Исходный текст:
##########
Станислав Маркелов
Европейская сказка в реальности российских колоний
В нашей стране со времен Советского Союза очень любили рамочные и рекомендательные нормы. Их можно было декларировать на каждом собрании и на каждой трибуне, на деле руководствуясь вполне конкретными ведомственными инструкциями, имевшими в реальности силу большую, чем любая Конституция. В этом плане Европейские пенитенциарные правила, принятые как приложение к Рекомендации, были бы идеальны для российского чиновника от тюремного ведомства, если бы не одно существенное "но": эти правила не включали бы нормы слишком конкретные для простой отсылки к ним как к неким абстрактным символам.
Колония и тюрьма, действительно, слишком реальное место, чтобы ограничиваться общими гуманными посылами. Поскольку конкретные нормы поведения и пребывания заключенных не закрепляются, то эти правила устанавливаются на местах, иначе говоря, местный держиморда, злой на то, что без всякой вины должен отбывать свой срок в далекой от центра колонии, пусть даже в качестве ее начальника, срывает свою злость на заключенных, как на самом доступном доказательстве его жизненной неудачи. И крик "запорю!" разносится над зоной точно по Салтыкову-Щедрину.
##########
Вопросы и задания:
(a) Согласно тексту о европейских пенитенциарных правилах, в качестве приложения к чему были приняты эти правила?
(b) Назовите все документы, которые упоминаются в тексте о европейских пенитенциарных правилах.
(c) Дословно перепишите фрагмент текста о европейских пенитенциарных правилах, начиная со слов «Станислав Маркелов» и заканчивая словами «неким абстрактным символам.».

Фрагмент данных:
##########
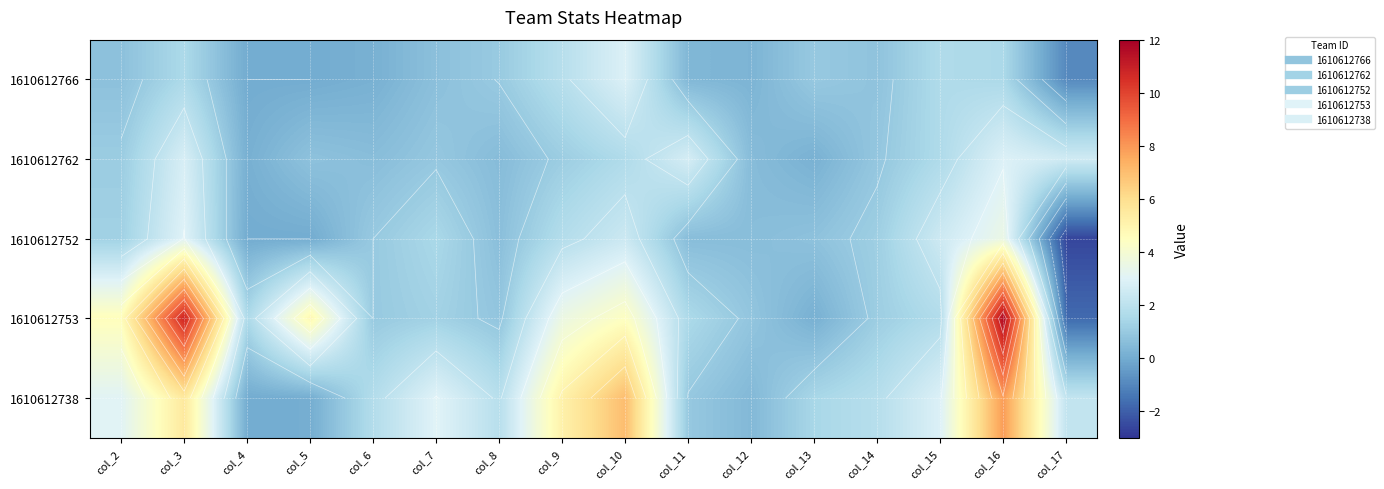

At which label is 1610612753 closest to 5?

col_5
##########
Ответы по пунктам:
(a) Они были приняты как приложение к Рекомендации.

(b) Ведомственные инструкции, Конституция, Европейские пенитенциарные правила, Рекомендация.

(c)
Станислав Маркелов
Европейская сказка в реальности российских колоний
В нашей стране со времен Советского Союза очень любили рамочные и рекомендательные нормы. Их можно было декларировать на каждом собрании и на каждой трибуне, на деле руководствуясь вполне конкретными ведомственными инструкциями, имевшими в реальности силу большую, чем любая Конституция. В этом плане Европейские пенитенциарные правила, принятые как приложение к Рекомендации, были бы идеальны для российского чиновника от тюремного ведомства, если бы не одно существенное "но": эти правила не включали бы нормы слишком конкретные для простой отсылки к ним как к неким абстрактным символам.